Over the internet it's hard to say "well it's obviously not your fault" since you are the one we are dealing with. Sounds like your vet is wait and see and didn't/doesn't even want to come out which I would get a different vet immediately if that was the case for a rescue but we need to understand stuff doesn't always work out that way. If you are genuinely doing all you can and this is the only vet available to you that will do a decent job then that's that. I know my extremely busy vet would be out within the first few days if I had a rescue and even sooner if I had a rescue with issues like this mare, but it's not your fault if the vet won't. I am lucky to live in an area with a million different _good _vets and lots of very experienced horse people, not everywhere is like that, but its hard for some of us to grasp how this possibly hasn't happened yet and think the issue must be you.

If we jump on you it's only because we want the best for Abby and obviously we don't know the full story from this angle. I would of had her teeth done and the vet checked her out within a day or two of bringing her home and be working closely with vet to get her back up to health, and I'm sure Golden Horse is coming from the same place where we are wondering what's going on and why that hasn't happened yet.

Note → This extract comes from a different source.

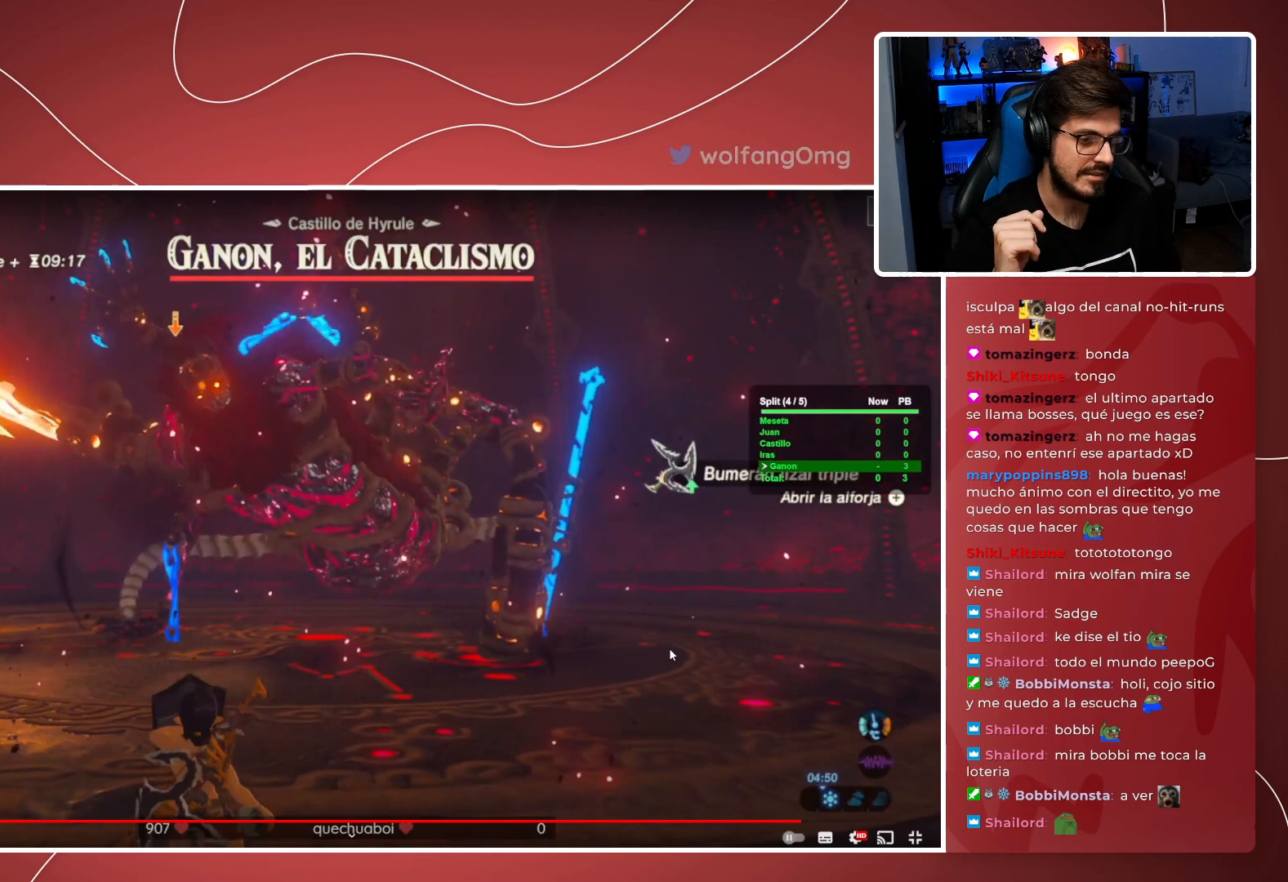
{"buttons": ["L2", "DPAD_DOWN"], "left_stick": "down", "right_stick": "center", "events": []}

If you're doing all you can with the one vet you have and working with her old vet over the phone at least then that's that. She looks happy and is eating, for the short term that's all that matters. Her hip doesn't look comfortable but if she is happy and running around then it's not bothering her too much.


----------



## KigerQueen (Jun 16, 2013)

Golden she is getting frustrated because she CAN'T get her teeth done sooner. If the vet is booked solid, tossing the old mare in a trailer and driving her there will do no good. She understands that the mare NEEDs vet care but when the vet is booked there is not much you can do.


----------



## Yogiwick (Sep 30, 2013)

This mare isn't in the best shape either, I wouldn't be trailering her more than necessary and not everyone has easy access to a trailer.


----------



## Haffieluver06 (Jul 3, 2013)

The way I see it is Abby would be dead right now if it wasn't for me and my mom. There are hundreds or horses out there that need help, some in worse conditions then Abby. We were lucky to find her when we did. She was very depressed, hungry and on the point of giving up. She is being taking care of now and that's all that matters.She has a LIFE now. She is happy,she has a full belly, has a friend, has shelter, runs around, bucks and plays when she feels the need to. Yes, she needs a vet check and she will. She is alive, and doing well. No need to be worried she is in good hands and will continue to be.


----------



## Yogiwick (Sep 30, 2013)

And I think EVERYONE is grateful that Haffie took her in!!

Anyways, moving on..


----------



## ecasey (Oct 18, 2013)

Haffieluver06, thank you for all you're doing for that horse! You're both very lucky to have found each other. Give your mom an extra hug too. Where would we be without our supportive moms? And in this case, where would the horse be? 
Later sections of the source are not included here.